E' possibile che Asterix vi annoi e snervi, non soltanto per la povertà della grafica (2D a bassa risoluzione), il fastidio della "musica" e la scarsa fluidità dei movimenti; ma anche per gli errori nella stessa struttura del gioco. Tuttavia, dato il prezzo vantaggioso, non scartate del tutto l'idea di acquistarlo, qualora siate particolarmente affezionati ad Asterix e abbiate apprezzato tanto il vecchio coin op, in cui la giocabilità era ben maggiore. Naturalmente, sempre qualora non disponiate di una Playstation...

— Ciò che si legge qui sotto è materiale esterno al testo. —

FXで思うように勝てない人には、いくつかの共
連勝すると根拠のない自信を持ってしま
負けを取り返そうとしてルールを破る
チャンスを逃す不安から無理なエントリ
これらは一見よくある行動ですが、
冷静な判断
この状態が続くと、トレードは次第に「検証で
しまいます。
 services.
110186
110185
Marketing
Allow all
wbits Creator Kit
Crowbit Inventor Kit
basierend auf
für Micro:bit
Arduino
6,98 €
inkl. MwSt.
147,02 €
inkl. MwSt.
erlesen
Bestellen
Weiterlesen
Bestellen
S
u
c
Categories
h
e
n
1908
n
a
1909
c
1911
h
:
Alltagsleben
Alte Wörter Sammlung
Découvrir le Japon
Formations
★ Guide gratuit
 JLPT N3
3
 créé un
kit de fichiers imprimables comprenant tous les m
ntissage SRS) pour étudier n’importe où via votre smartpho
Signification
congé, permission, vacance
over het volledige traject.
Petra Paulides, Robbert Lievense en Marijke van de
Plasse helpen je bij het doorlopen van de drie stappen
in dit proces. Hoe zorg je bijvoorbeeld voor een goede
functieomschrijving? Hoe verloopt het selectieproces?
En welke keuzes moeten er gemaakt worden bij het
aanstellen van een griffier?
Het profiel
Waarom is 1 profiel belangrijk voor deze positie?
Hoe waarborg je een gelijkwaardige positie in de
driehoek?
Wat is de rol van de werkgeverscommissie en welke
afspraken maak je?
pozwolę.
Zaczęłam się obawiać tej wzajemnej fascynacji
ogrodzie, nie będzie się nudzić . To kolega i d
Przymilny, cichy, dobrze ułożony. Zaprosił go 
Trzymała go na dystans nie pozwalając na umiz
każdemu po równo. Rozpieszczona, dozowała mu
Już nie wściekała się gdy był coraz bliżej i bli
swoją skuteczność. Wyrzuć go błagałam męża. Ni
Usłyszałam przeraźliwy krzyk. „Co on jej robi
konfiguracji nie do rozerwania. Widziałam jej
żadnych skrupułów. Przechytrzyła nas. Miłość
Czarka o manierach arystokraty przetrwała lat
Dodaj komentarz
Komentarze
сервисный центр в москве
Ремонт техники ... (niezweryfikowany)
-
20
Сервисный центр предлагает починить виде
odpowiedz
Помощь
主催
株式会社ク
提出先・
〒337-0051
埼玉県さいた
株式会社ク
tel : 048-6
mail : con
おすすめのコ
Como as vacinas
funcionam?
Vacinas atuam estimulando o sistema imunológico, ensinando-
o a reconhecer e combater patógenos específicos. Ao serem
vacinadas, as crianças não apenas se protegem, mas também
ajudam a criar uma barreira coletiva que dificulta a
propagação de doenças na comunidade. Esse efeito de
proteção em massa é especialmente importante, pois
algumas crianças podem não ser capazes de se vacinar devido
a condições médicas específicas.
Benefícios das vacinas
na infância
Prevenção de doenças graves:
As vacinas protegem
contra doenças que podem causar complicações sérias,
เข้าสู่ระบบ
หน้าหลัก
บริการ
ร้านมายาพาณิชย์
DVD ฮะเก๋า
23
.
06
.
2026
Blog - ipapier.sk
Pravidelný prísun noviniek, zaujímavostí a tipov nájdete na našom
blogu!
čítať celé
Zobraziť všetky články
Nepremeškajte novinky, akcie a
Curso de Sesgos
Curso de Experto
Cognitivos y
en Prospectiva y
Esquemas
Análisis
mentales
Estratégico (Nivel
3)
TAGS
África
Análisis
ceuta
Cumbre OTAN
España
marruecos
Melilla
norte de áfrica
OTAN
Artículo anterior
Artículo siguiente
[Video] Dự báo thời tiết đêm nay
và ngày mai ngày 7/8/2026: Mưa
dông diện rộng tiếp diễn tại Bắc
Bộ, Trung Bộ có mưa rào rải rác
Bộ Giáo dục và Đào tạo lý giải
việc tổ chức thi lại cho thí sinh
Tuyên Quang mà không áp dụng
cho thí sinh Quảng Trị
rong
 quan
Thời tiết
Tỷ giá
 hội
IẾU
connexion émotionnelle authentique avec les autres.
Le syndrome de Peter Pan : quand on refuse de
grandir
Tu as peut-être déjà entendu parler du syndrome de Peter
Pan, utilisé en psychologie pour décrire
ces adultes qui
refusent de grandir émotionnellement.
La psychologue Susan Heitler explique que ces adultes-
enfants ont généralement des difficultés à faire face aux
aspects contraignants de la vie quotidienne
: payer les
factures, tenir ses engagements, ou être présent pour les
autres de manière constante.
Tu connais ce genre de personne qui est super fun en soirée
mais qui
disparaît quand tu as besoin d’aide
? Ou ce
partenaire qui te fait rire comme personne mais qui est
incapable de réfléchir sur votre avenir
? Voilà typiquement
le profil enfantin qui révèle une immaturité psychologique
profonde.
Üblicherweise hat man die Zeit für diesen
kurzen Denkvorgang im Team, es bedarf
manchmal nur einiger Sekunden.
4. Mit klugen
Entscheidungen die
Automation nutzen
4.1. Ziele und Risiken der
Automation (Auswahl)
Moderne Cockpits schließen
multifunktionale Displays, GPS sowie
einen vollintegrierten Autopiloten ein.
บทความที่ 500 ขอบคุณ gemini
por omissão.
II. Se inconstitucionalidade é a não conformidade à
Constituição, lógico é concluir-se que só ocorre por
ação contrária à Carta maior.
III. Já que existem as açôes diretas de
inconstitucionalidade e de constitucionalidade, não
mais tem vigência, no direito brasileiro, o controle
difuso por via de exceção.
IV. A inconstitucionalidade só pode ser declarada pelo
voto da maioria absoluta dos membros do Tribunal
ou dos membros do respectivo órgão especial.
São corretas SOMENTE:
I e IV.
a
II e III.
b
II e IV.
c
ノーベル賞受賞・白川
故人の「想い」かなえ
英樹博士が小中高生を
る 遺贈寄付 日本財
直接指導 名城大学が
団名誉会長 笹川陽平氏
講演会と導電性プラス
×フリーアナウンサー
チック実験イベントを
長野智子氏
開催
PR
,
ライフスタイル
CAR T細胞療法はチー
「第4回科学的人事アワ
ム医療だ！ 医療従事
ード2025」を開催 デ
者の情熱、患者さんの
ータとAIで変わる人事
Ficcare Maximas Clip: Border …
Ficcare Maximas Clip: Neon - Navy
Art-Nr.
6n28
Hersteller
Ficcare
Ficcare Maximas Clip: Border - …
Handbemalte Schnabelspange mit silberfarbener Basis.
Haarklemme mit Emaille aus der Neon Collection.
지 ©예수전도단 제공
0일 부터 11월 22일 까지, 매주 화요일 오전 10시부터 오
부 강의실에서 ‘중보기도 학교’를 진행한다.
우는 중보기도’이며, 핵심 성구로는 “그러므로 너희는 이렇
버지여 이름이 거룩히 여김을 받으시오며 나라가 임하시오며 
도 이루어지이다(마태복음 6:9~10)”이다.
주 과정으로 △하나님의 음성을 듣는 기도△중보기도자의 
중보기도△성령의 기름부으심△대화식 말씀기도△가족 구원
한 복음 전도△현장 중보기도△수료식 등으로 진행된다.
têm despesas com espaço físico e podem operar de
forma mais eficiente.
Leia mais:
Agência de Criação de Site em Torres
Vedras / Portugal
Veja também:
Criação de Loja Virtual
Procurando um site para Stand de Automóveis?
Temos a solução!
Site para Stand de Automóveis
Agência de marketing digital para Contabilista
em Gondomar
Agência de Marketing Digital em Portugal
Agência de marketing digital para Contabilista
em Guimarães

Un gioco noioso e ripetitivo, nonostante la carica umoristica e la fama dei personaggi. La miscela di generi che in altri prodotti ha contribuito a fornire una certa varietà nelle situazioni di gioco qui inciampa nel pericolo più grave: non riuscire a sviluppare ammodo alcuna particolare sezione, facendo risultare il gioco, in definitiva, assai raffazzonato. Potrebbe piacere ai più piccoli per la presenza dei simpatici e famosi personaggi.